My wife and I don't have children yet. Today, I was thinking about an interesting experience I had with a friend who completed RCIA with me. I had made a comment about how important I felt it was for my children to openly search through religion and theology to find out what they believed to be true. Part of the baggage of my old Protestant denomination was that you were never taught to really seek God, especially not through a search of religion. Even with scripture, you were only taught to search the scriptures in as much as you agreed with everyone else. You were to "personally interpret" the Bible just like the "Church interpreted it" and anything else was being dishonest or dumb. Of course this goes against my feelings on just about everything. so thus I made the comment that I would raise my children to seek and learn while at the same time holding that the Catholic position is the right one. My friend took some offense to that because that's how he was raised. His father came from an Islamic background and his mother from a Catholic background. He said his parents always left it open and thanks to them it took him 30 years to find the Catholic Church! He thought it would be much better to simply teach them the truth and say "there it is". Obviously, his experiences left him with a totally different feeling from mine. Today, I've come to a different conclusion. Jesus said those who sought would find. I believe anyone with a true desire to find Christ will eventually find him in whatever way God has it planned. I don't want to say that it "doesn't matter how you raise your children" but I do want to say that we should put more faith in God and less in our own teaching and let the Holy Spirit do the leading. Honest souls will follow.
4 comments:
Well, I can certainly appreciate your intent, knowing how at least in the CoC we were basically not encouraged to question things at all.
I think the only problematic issue I have with what you said (and it may just be a semantics issue, I'm sure you didn't mean it this way) is that saying "study to find out what you believe is true" implies that truth is itself relativistic, that it depends upon "what you believe".
I'm in the same boat as you as far as not having kids, so this is just my own speculation, but I think the best approach would be to present what we believe to be true as the truth, but at the same time encourage questioning, encourage looking into history etc (at the appropriate ages), and acknowledge that ultimately the choice *is* theirs to make at the appropriate age. This is the problem I ran into in the CoC...even as an adult, I did not feel my parents respected my right to choose my faith.
Anyway, just my thoughts!
Oh! I forgot one thing I wante to say about your last paragraph...
I hate to kind of pit "our work" against "God's work." Of course it's the Holy Spirit that speaks to our hearts, but He often does so through people, and especially through family. The Church tells parents that it is their primary duty to teach the children the faith, that's why this is something that is so important when getting married in the Church, when baptizing children, etc. So I don't know that it's putting one above the other rather than acknowledging how one works through the other, if that makes sense. :-)

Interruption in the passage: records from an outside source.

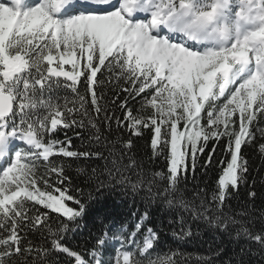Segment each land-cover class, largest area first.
<instances>
[{
  "label": "snow or ice",
  "instance_id": "obj_1",
  "mask_svg": "<svg viewBox=\"0 0 264 264\" xmlns=\"http://www.w3.org/2000/svg\"><path fill=\"white\" fill-rule=\"evenodd\" d=\"M109 84L122 115L105 100ZM113 124L127 138L112 137ZM66 129L87 130V145L73 150L66 132L56 135ZM145 129L150 159L163 156L166 172L132 151ZM257 134L264 141V0H0V264H58L54 253L69 264H181L179 250L152 258L158 233L147 212L131 230L95 237L86 256L63 243L86 211L65 172L81 158L98 162L77 169L97 191H144L179 211L178 238L191 234L187 214L235 229L264 256V225L223 212L248 181L242 147ZM220 142L226 159L216 160ZM257 148L264 158V142ZM214 165V187L195 185L186 197L189 173L195 180L198 167L207 175ZM36 233L40 243L29 239ZM109 240L119 246L106 261Z\"/></svg>",
  "mask_w": 264,
  "mask_h": 264
},
{
  "label": "trees",
  "instance_id": "obj_2",
  "mask_svg": "<svg viewBox=\"0 0 264 264\" xmlns=\"http://www.w3.org/2000/svg\"><path fill=\"white\" fill-rule=\"evenodd\" d=\"M122 83L123 81H121ZM112 88L113 86L110 84L104 87L105 100L109 102L110 111H115L116 115L119 116L122 113L115 105L111 104V101L115 98V92ZM81 90H83V86H81ZM60 91L62 95H72L69 90L61 89ZM115 91L118 92L119 89L117 88ZM121 99H123V94H121ZM129 106L135 112L139 104L130 100ZM76 131L81 133L80 137L75 136L71 129L57 132L56 135L63 140L66 132L67 136L72 138L73 150H82L81 145L86 146L88 143V131L80 129ZM121 135L127 138V132L121 133L113 124L111 136L118 137ZM132 139L134 142L132 151L135 153L136 159L142 162L146 169L166 172V160L163 156L150 159L152 150L150 147L151 132L149 130L145 129L142 136L133 137ZM261 142L264 141L257 134L256 143L242 147V154L249 163L248 181L240 186L238 192L232 194L223 208L226 215L235 216L237 219L251 220L253 230H258L264 225V158L261 157L257 148V144ZM212 143V141L209 142V149L212 147ZM222 148L223 142H220L215 156L216 160L226 159L221 151ZM204 158L200 157L198 164ZM97 163L95 160L81 158L71 161L70 167L65 164L66 175L71 177L72 194L86 203V211L80 220V227L68 232L63 241L71 249L86 256L95 237L102 232H107L109 236L117 234L122 226H126L128 230H131L133 225L147 212L148 217L144 223L153 227L158 233V240L154 249L151 250L153 259L156 258L158 253L170 254L179 250L183 256H176L173 259L180 261L181 264H202L197 257H210L211 264H262L264 262V256L257 250L258 245L251 243L243 236L237 237L233 228L223 230L203 219H193L184 214L185 231H190L191 234L178 238L174 235V232L178 233L180 231V212L169 209L163 201L157 199L154 202H149L144 191L132 193L119 185L105 187L97 191L95 183L89 182L85 174L77 171L78 168L90 169L95 167ZM219 168L220 166L214 165L207 170V175H204L203 170L198 167L195 180L192 179V174L189 173L186 182V197L191 198V190L195 185L200 187L207 185L210 191L215 185ZM181 187H185V185L182 184ZM76 188L83 191L77 192L75 191ZM249 192H255V197L250 198ZM241 212H247L248 216L241 217L237 215ZM49 222L54 226L58 224L60 221L57 214L52 213ZM29 239L33 240L34 243L41 242L39 233L31 235ZM112 244L109 240L102 259L106 261L109 259L108 253L113 251ZM53 259H56L58 264H69L70 258L62 253H54Z\"/></svg>",
  "mask_w": 264,
  "mask_h": 264
},
{
  "label": "rangeland",
  "instance_id": "obj_3",
  "mask_svg": "<svg viewBox=\"0 0 264 264\" xmlns=\"http://www.w3.org/2000/svg\"><path fill=\"white\" fill-rule=\"evenodd\" d=\"M121 229V228H120ZM119 232H120V230L118 231V233L117 234H119ZM111 241H113V240H111ZM119 245L117 244V242H115V241H113V244H112V248L114 249V247H118Z\"/></svg>",
  "mask_w": 264,
  "mask_h": 264
},
{
  "label": "water",
  "instance_id": "obj_4",
  "mask_svg": "<svg viewBox=\"0 0 264 264\" xmlns=\"http://www.w3.org/2000/svg\"><path fill=\"white\" fill-rule=\"evenodd\" d=\"M67 68V67H66Z\"/></svg>",
  "mask_w": 264,
  "mask_h": 264
}]
</instances>
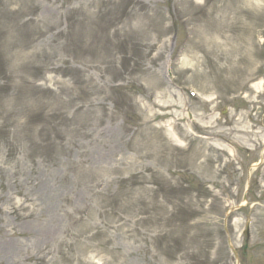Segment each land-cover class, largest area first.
Here are the masks:
<instances>
[{
  "label": "rangeland",
  "instance_id": "rangeland-1",
  "mask_svg": "<svg viewBox=\"0 0 264 264\" xmlns=\"http://www.w3.org/2000/svg\"><path fill=\"white\" fill-rule=\"evenodd\" d=\"M0 264H264V0H0Z\"/></svg>",
  "mask_w": 264,
  "mask_h": 264
},
{
  "label": "bare ground",
  "instance_id": "bare-ground-1",
  "mask_svg": "<svg viewBox=\"0 0 264 264\" xmlns=\"http://www.w3.org/2000/svg\"><path fill=\"white\" fill-rule=\"evenodd\" d=\"M219 134H220V133L214 134V133H213V130H212L211 134L208 133V136H219ZM207 140H208V139H207ZM207 140H206V141H207Z\"/></svg>",
  "mask_w": 264,
  "mask_h": 264
}]
</instances>
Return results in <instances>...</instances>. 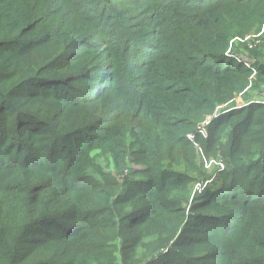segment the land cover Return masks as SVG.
I'll list each match as a JSON object with an SVG mask.
<instances>
[{
    "label": "trees",
    "instance_id": "1",
    "mask_svg": "<svg viewBox=\"0 0 264 264\" xmlns=\"http://www.w3.org/2000/svg\"><path fill=\"white\" fill-rule=\"evenodd\" d=\"M260 31L264 0H0V264H264ZM204 157L233 169L192 198Z\"/></svg>",
    "mask_w": 264,
    "mask_h": 264
},
{
    "label": "rangeland",
    "instance_id": "2",
    "mask_svg": "<svg viewBox=\"0 0 264 264\" xmlns=\"http://www.w3.org/2000/svg\"><path fill=\"white\" fill-rule=\"evenodd\" d=\"M263 33H264L263 31L262 32L260 31V32L256 33V35H254V34L248 35L245 40H242V39H239V38L234 40V42L238 43L239 45H243L245 43L248 45L249 49H247L244 46L243 47H237L236 46V49H239L240 51H237L236 52L237 54H235V55H237L239 57L238 60L240 62L244 63L248 67H252L254 65V63H255V59H252L250 54H249L252 51H249V50H251L253 47L255 48L256 46L259 47V45L261 44L260 40H259L260 39L259 37L262 36ZM233 50H234V47H233ZM238 54H241V55H238ZM260 54H261L262 59L264 61V47L261 49ZM247 91H250V94H251L250 102H259V101L263 100L261 94H259L258 91L250 90V88ZM238 98L235 99L234 102L238 106V108H241V106H243V104H244V101L242 100V97H241V99H238ZM225 106H227V105H225ZM225 106L222 107V108H225ZM210 120H211V118H209V121ZM207 121H206L205 125L208 124L209 121L208 122ZM203 134L204 135L207 134L206 131H204ZM218 155L221 156V154H218ZM204 158H202V163L204 165V170L207 172L208 176H207V179H204L202 181H198V182H196L195 185L192 186V188L194 187V191H192V198H195V195L196 196L198 195V194H196L197 192L200 193V194L205 193L206 192L205 189L207 187H210V186L212 187L214 185H217L218 189H219V187H221L222 180H221V176H219L220 172L218 171L220 163L225 164L226 165V169L227 168H229L231 170L233 169L232 166H231V163L228 160H226V158H224V157H218L217 160L213 159L212 161H207L206 158L205 159ZM223 159L228 161V163L226 161H224ZM228 165H229V167H228ZM105 169L107 171H109V166H105ZM200 185H203V189L201 187H199ZM151 239H152L151 237H148L145 242H149ZM118 245L121 248V245L120 244H118ZM145 253H146L145 250L138 249V250H136V252H132L131 253L130 259L134 261L135 257L143 258ZM116 258H117V262L116 263L117 264H122V254H121V252L119 250L116 251ZM156 264H162V263H161V261H159ZM168 264H171V262H168Z\"/></svg>",
    "mask_w": 264,
    "mask_h": 264
},
{
    "label": "built area",
    "instance_id": "3",
    "mask_svg": "<svg viewBox=\"0 0 264 264\" xmlns=\"http://www.w3.org/2000/svg\"><path fill=\"white\" fill-rule=\"evenodd\" d=\"M209 123V122H208ZM204 129H203V131H202V133H204ZM206 135V134H205ZM219 169L221 170V171H223V170H225L226 169V165L225 164H223V163H220L219 164ZM199 187H201L202 189H203V185H200Z\"/></svg>",
    "mask_w": 264,
    "mask_h": 264
}]
</instances>
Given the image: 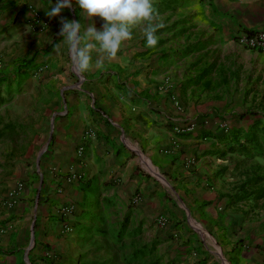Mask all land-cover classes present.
<instances>
[{"label": "crops", "instance_id": "crops-1", "mask_svg": "<svg viewBox=\"0 0 264 264\" xmlns=\"http://www.w3.org/2000/svg\"><path fill=\"white\" fill-rule=\"evenodd\" d=\"M27 2L49 23L38 33L45 39L60 33L61 17H76L85 31L90 23L97 30L104 24L99 17L85 18L75 2L54 18L46 11L56 0ZM153 7L165 25L155 47L134 28L115 60L85 73L80 87L67 92L66 116L52 127L37 175L4 215L12 229L0 240V264H24L29 255L32 264H82L78 253L89 238L91 216L101 218L105 204L126 201L137 190L142 196L132 220L151 228L135 239L158 237L165 245V232L152 221L157 216L171 225L174 217L183 221L190 213L199 223L216 225L221 239L241 224H254L257 264H264V153L257 151L262 167L255 198L249 195L256 190L254 175L241 171L244 155L227 152L224 140L225 127L245 135L255 126L260 135L264 130V53L234 41L239 31L264 30V0H153ZM202 45L206 58L198 55ZM215 48L221 63L216 77L208 66ZM68 173L82 178L66 180ZM169 194L179 203L169 201ZM65 204L71 213L62 220L57 211ZM248 209L257 212L256 220L247 219ZM65 224L71 234L63 232ZM142 252L141 258L148 257L147 249ZM187 252L189 246H181L180 264L193 263Z\"/></svg>", "mask_w": 264, "mask_h": 264}, {"label": "rangeland", "instance_id": "rangeland-1", "mask_svg": "<svg viewBox=\"0 0 264 264\" xmlns=\"http://www.w3.org/2000/svg\"><path fill=\"white\" fill-rule=\"evenodd\" d=\"M27 1L0 0V225L10 222L4 215L13 210L6 206L12 191L37 175L36 169L51 142L52 127L66 116L65 96L68 91L80 87L79 79L83 77L72 70L68 47L60 34H47L46 39L45 33L38 35L47 30L49 23ZM42 22L46 25L42 26ZM158 33L161 30L156 35ZM198 39L201 40L200 36ZM58 43L63 46L57 53L53 46ZM207 54L209 51L206 53L203 45L198 47L199 57L206 58ZM213 56L208 66L216 77L221 65L217 48ZM229 131L232 141L235 138L243 141L245 134L237 129L229 128ZM258 133L255 126L247 135L256 137L257 151L264 153V130L262 135ZM257 151H250L241 160V171L254 175V189H257V171L262 167L257 162ZM165 181L169 187L168 179ZM141 196L137 190L126 201L105 204L99 212L101 218L96 214L91 216L92 221L85 228L89 238L80 244L78 253L82 264H180L181 246H189L187 253L193 258L192 264H257V225L254 224H241L238 231L225 233L221 239L216 235V225L199 223L190 213L187 220L174 217L171 225L169 218L157 216L152 221L165 232V245L158 237H152L149 242L144 236L135 239L136 234L151 228L141 220L136 223L132 220ZM169 196L168 200H173L174 205L179 203L174 194ZM194 211L199 213L201 209ZM246 211L249 221L257 219L254 209ZM243 226H246L247 236L243 235ZM247 227L250 228L248 232ZM172 232L192 234V239H180ZM142 249L149 251L148 257L141 258ZM171 252H176L173 258L168 257ZM253 254L255 258L251 259ZM24 264H32L30 255Z\"/></svg>", "mask_w": 264, "mask_h": 264}, {"label": "clouds", "instance_id": "clouds-1", "mask_svg": "<svg viewBox=\"0 0 264 264\" xmlns=\"http://www.w3.org/2000/svg\"><path fill=\"white\" fill-rule=\"evenodd\" d=\"M73 2L89 21L96 17L104 21L102 30H97L95 23H90L86 31L79 21L63 17L59 21V34L68 47L72 70L81 76L103 69L106 61L115 60L122 45L133 39L134 28L143 33L148 47H155L159 39L156 33L165 26L153 7V0H56L46 15L58 17L62 11L71 9ZM62 46L55 44L53 51L58 53ZM94 51L97 55L93 63Z\"/></svg>", "mask_w": 264, "mask_h": 264}, {"label": "built area", "instance_id": "built-area-1", "mask_svg": "<svg viewBox=\"0 0 264 264\" xmlns=\"http://www.w3.org/2000/svg\"><path fill=\"white\" fill-rule=\"evenodd\" d=\"M35 17H38V15H35ZM42 26H45L46 23L42 22ZM234 41L236 44L245 50L253 53H264V30H258V31H239L236 33L234 37ZM224 134L226 137V140L228 144L234 143V141L231 140L229 137L230 131L227 127L224 128ZM93 136L94 133L91 132L89 133V137ZM78 154H81V149L78 150ZM64 179L66 180H74V181H79L82 176L80 174L76 173H68L63 176ZM25 189V186L21 183L17 185L16 190L12 191V197L8 199L6 206L10 209H14L15 206L18 203L19 196ZM58 216L62 220H66L70 213H71V206L70 204H65L62 205L58 208ZM12 229V224L10 222L4 223L3 225H0V240L5 235L8 231ZM63 232L65 234H71L73 232V228L65 224L63 226Z\"/></svg>", "mask_w": 264, "mask_h": 264}, {"label": "trees", "instance_id": "trees-1", "mask_svg": "<svg viewBox=\"0 0 264 264\" xmlns=\"http://www.w3.org/2000/svg\"><path fill=\"white\" fill-rule=\"evenodd\" d=\"M234 144L235 145H229L227 147V152L229 153H234V152H237V153H240L241 155H244V156H247L249 154L250 151H257V143H256V137H254V135H245L243 137V141L242 142H239L237 141V139L235 138L234 140ZM257 154V152H256ZM255 181V179H253V182ZM251 194H254L255 195V198H257V189L250 193L249 195L251 196Z\"/></svg>", "mask_w": 264, "mask_h": 264}]
</instances>
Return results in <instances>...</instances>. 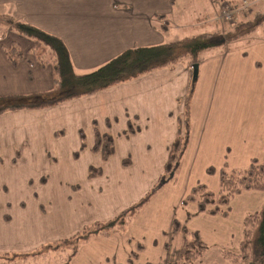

Thanks for the comments. Actually as I was rereading my post again, I don't feel like the end was very solid. That's probably because my feelings on the issue are so torn, knowing that I don't want my children brainwashed, but I do want them to be Catholic! I agree with much of what you say, and I would probably summarize my position as follows: You should adamantly teach your children to be Catholic without using force and allowing them to explore religion in their own way, respecting their freedom of choice while emphasizing the beauty of the Church.